_Work task_: In the entries below, which lines run from the one with "text-align: center;" through the one with "15px; color: #22C0DA;"? Repeat exactly those, both included, and no pictures.
--- Data listing Enclosed Below ---
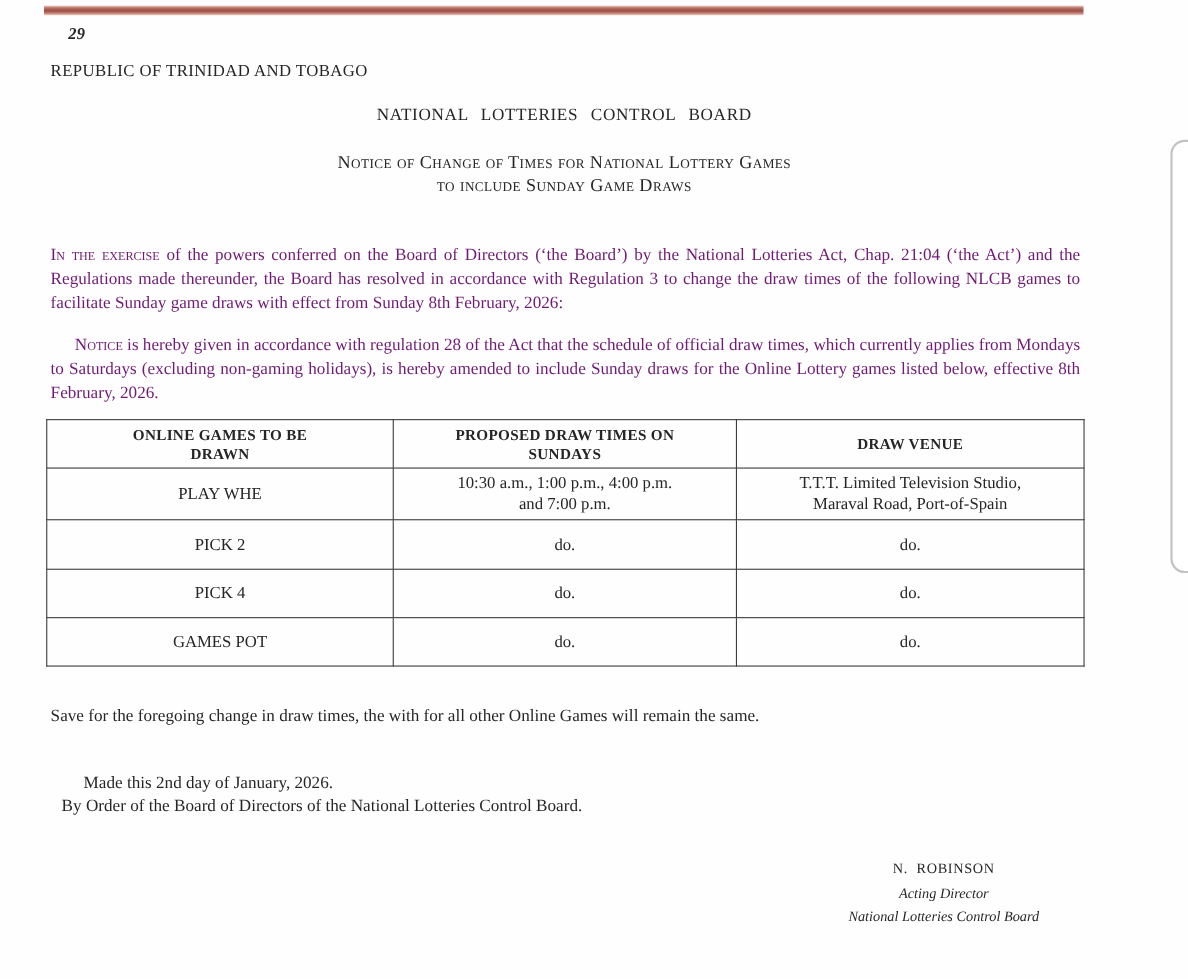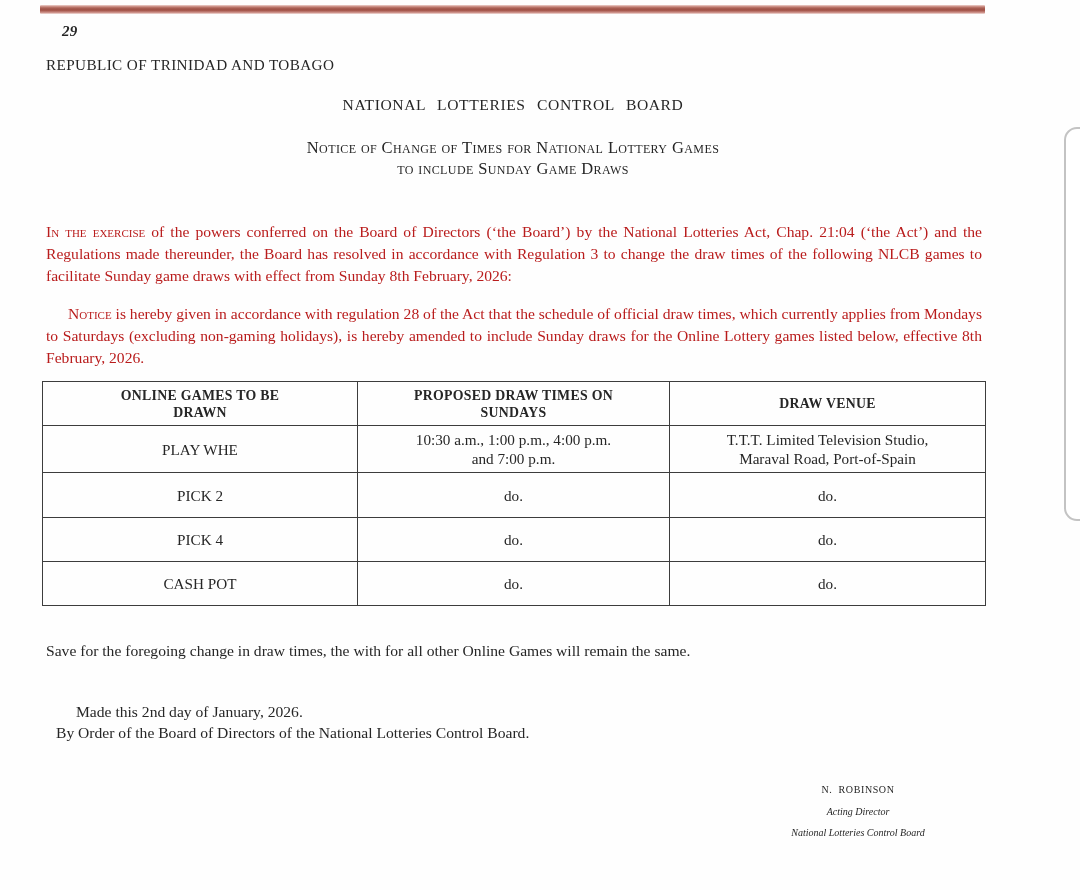--- a/index.html
+++ b/index.html
@@ -28,7 +28,7 @@
     font-size: 15.6px;
     line-height: 22px;
     text-align: justify;
-    color: #b91c1c;
+    color: #701a75;
   }
   .sc { font-variant: small-caps; }
   .page-num {

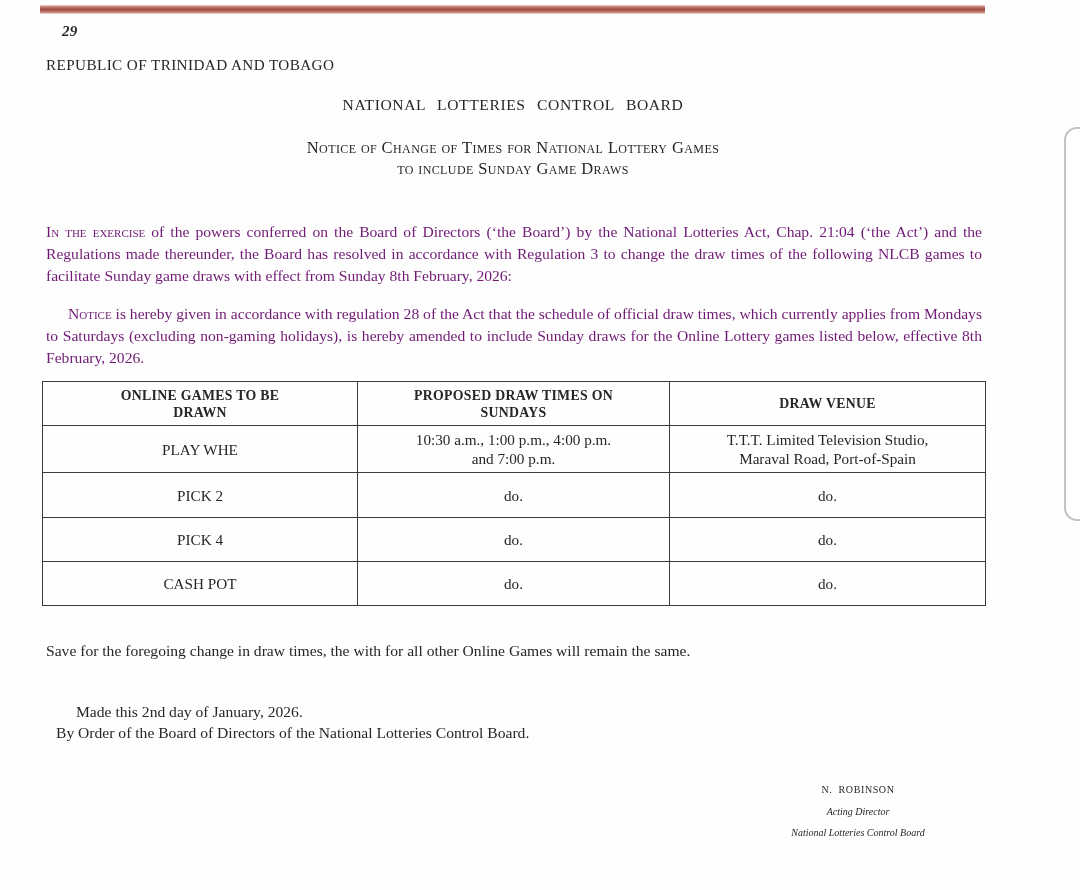--- a/index.html
+++ b/index.html
@@ -168,7 +168,7 @@
       <td>do.</td>
     </tr>
     <tr class="row-4">
-      <td>CASH POT</td>
+      <td>GAMES POT</td>
       <td>do.</td>
       <td>do.</td>
     </tr>

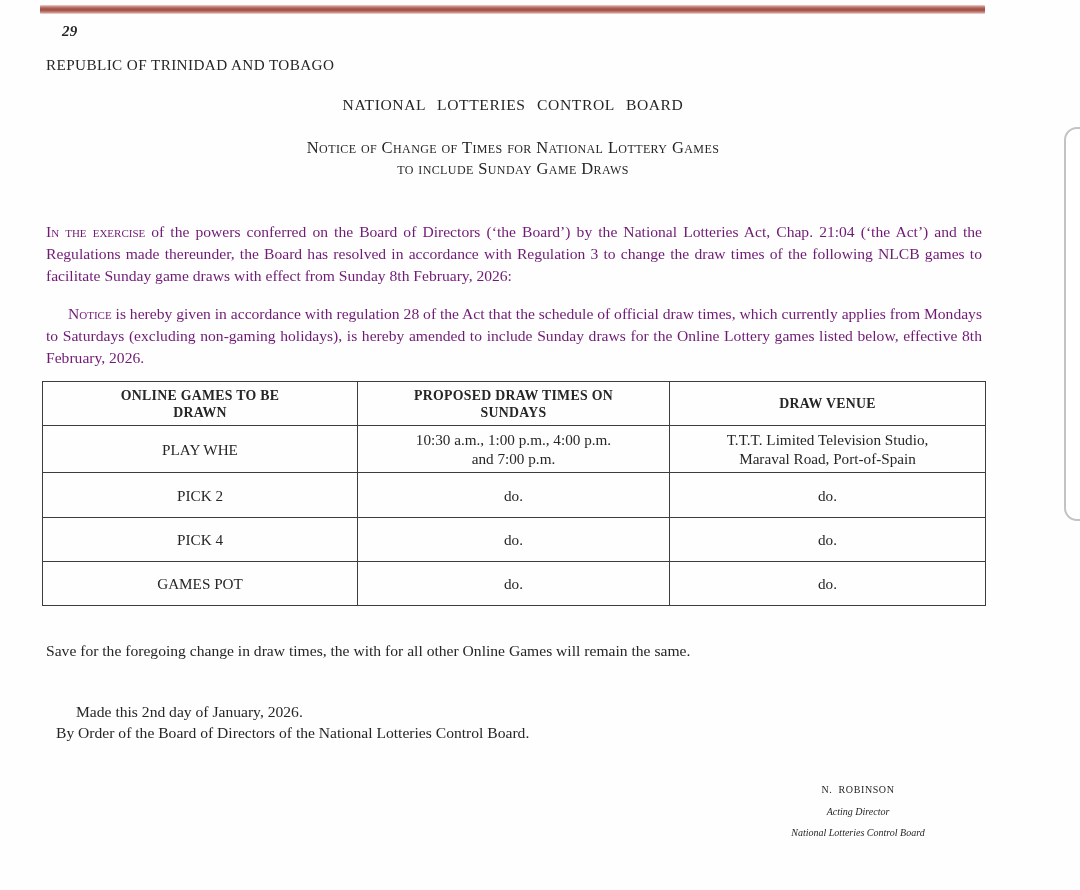--- a/index.html
+++ b/index.html
@@ -89,7 +89,7 @@
   .signature {
     left: 658px; top: 779px; width: 400px;
     text-align: center;
-    font-size: 10px;
+    font-size: 13px;
     line-height: 21.5px;
   }
   .sig-name { white-space: pre; letter-spacing: .6px; }

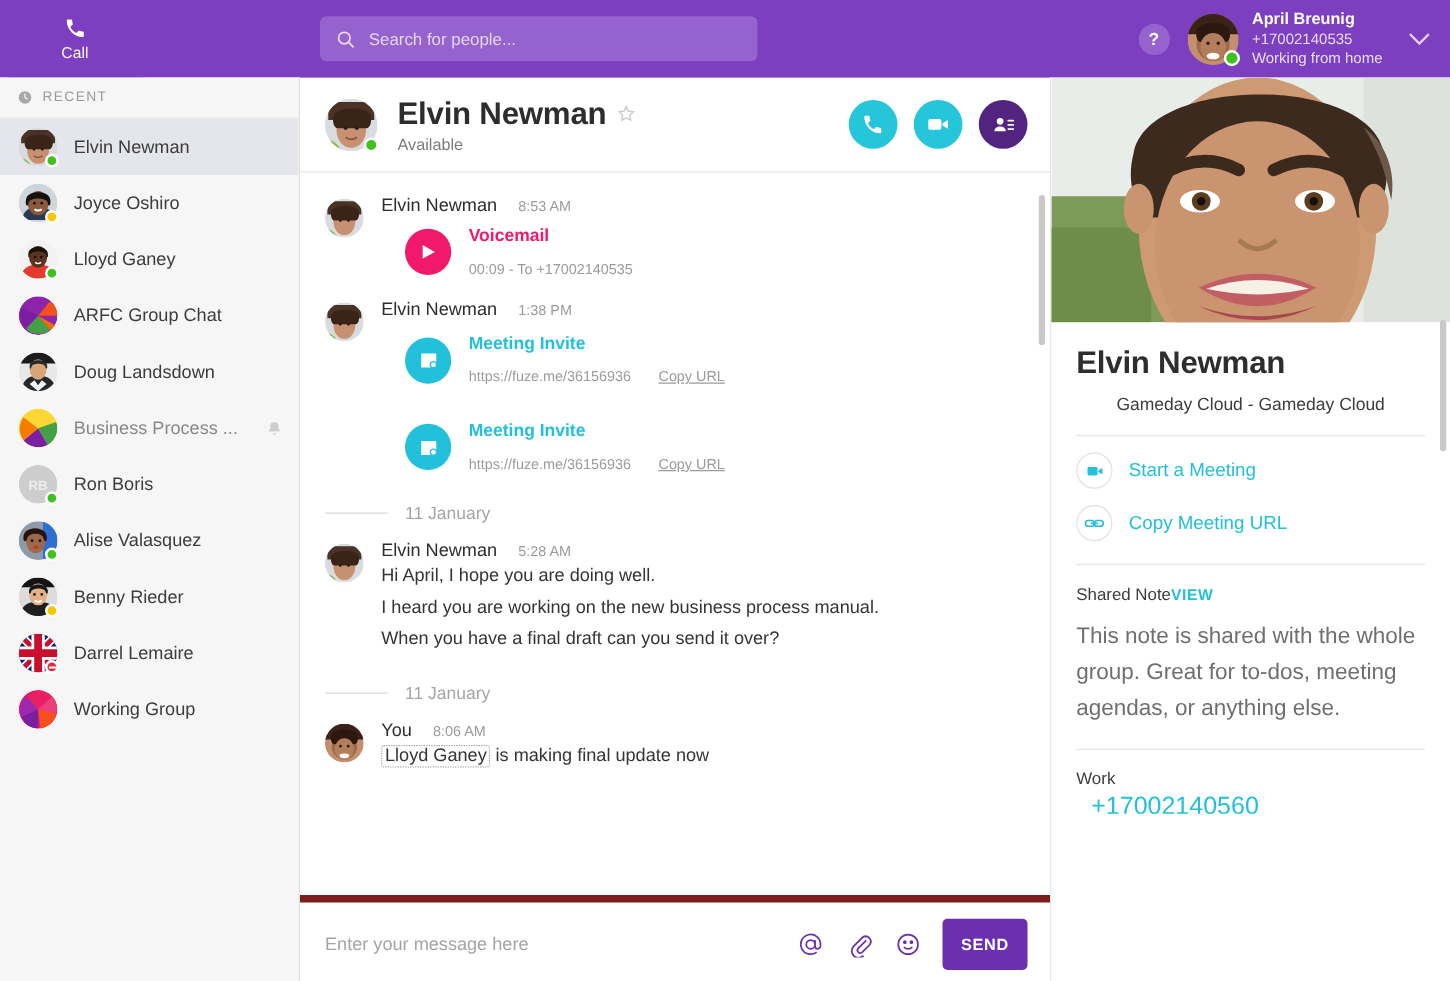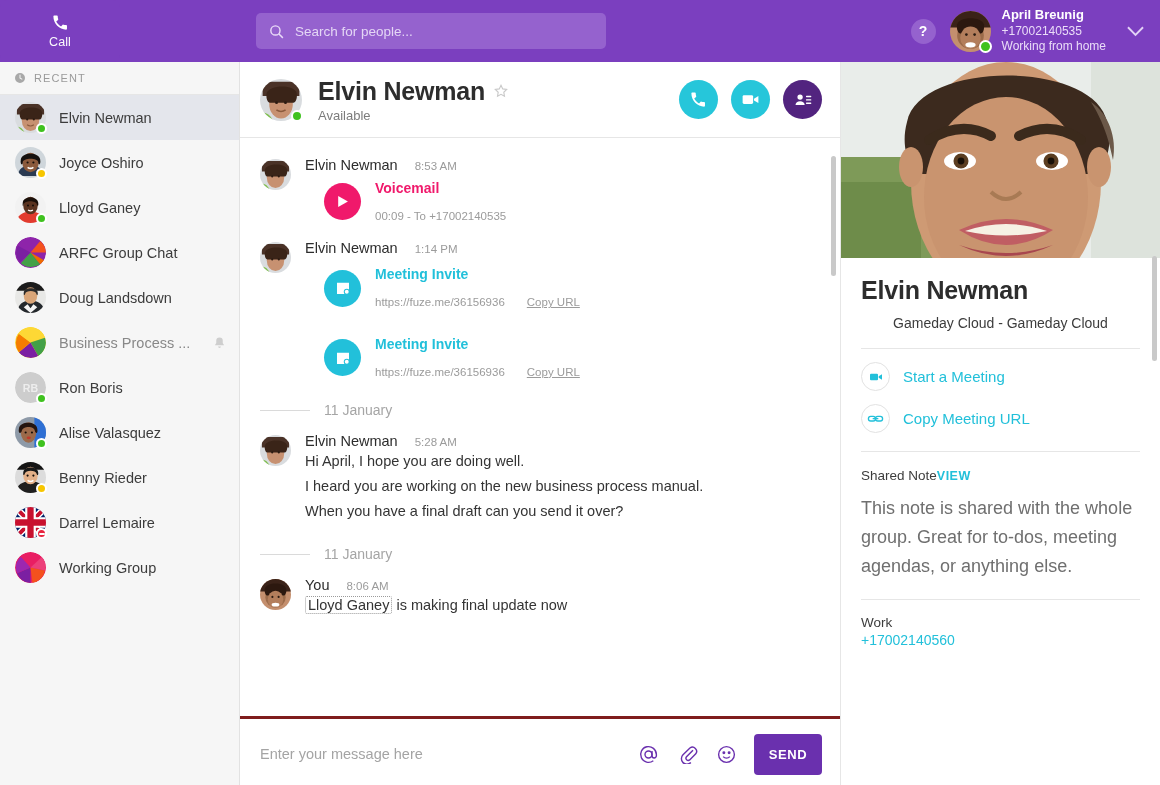--- a/index.html
+++ b/index.html
@@ -552,7 +552,7 @@
           <div class="mg-body">
             <div class="mg-head">
               <span class="mg-name">Elvin Newman</span>
-              <span class="mg-time">1:14 PM</span>
+              <span class="mg-time">1:38 PM</span>
             </div>
 
             <div class="attach-row" style="margin-top:9px">

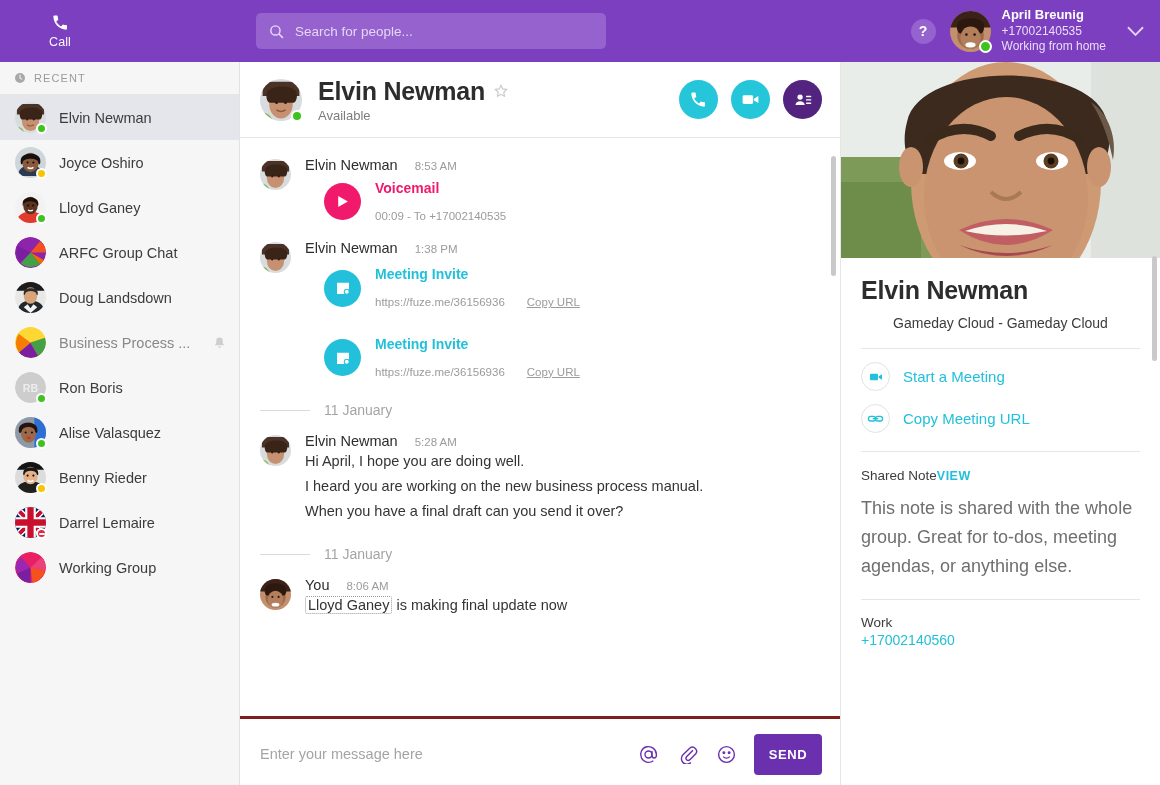--- a/index.html
+++ b/index.html
@@ -192,7 +192,7 @@
   .rp-action-txt { font-size: 15px; color: #22C0DA; }
   .rp-note { font-size: 18px; color: #6F6F6F; line-height: 1.62; margin-top: 11px; }
   .rp-field-label { font-size: 13.5px; color: #3C3C3C; margin-top: 15px; }
-  .rp-field-val { font-size: 14px; color: #22C0DA; line-height: 1.5; cursor: pointer; }
+  .rp-field-val { font-size: 20px; color: #22C0DA; line-height: 1.5; cursor: pointer; margin-left: 12px; }
   .rp-sbar {
     position: absolute; right: 3px; top: 194px; width: 5px; height: 105px;
     background: #C9C9C9; border-radius: 3px; cursor: pointer;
--- End of Enclosed Data listing ---
_Solution below_:
     text-align: center;
-    font-size: 10px;
+    font-size: 13px;
     line-height: 21.5px;
   }
   .sig-name { white-space: pre; letter-spacing: .6px; }

--- a/index.html
+++ b/index.html
@@ -552,7 +552,7 @@
           <div class="mg-body">
             <div class="mg-head">
               <span class="mg-name">Elvin Newman</span>
-              <span class="mg-time">1:14 PM</span>
+              <span class="mg-time">1:38 PM</span>
             </div>
 
             <div class="attach-row" style="margin-top:9px">

--- a/index.html
+++ b/index.html
@@ -192,7 +192,7 @@
   .rp-action-txt { font-size: 15px; color: #22C0DA; }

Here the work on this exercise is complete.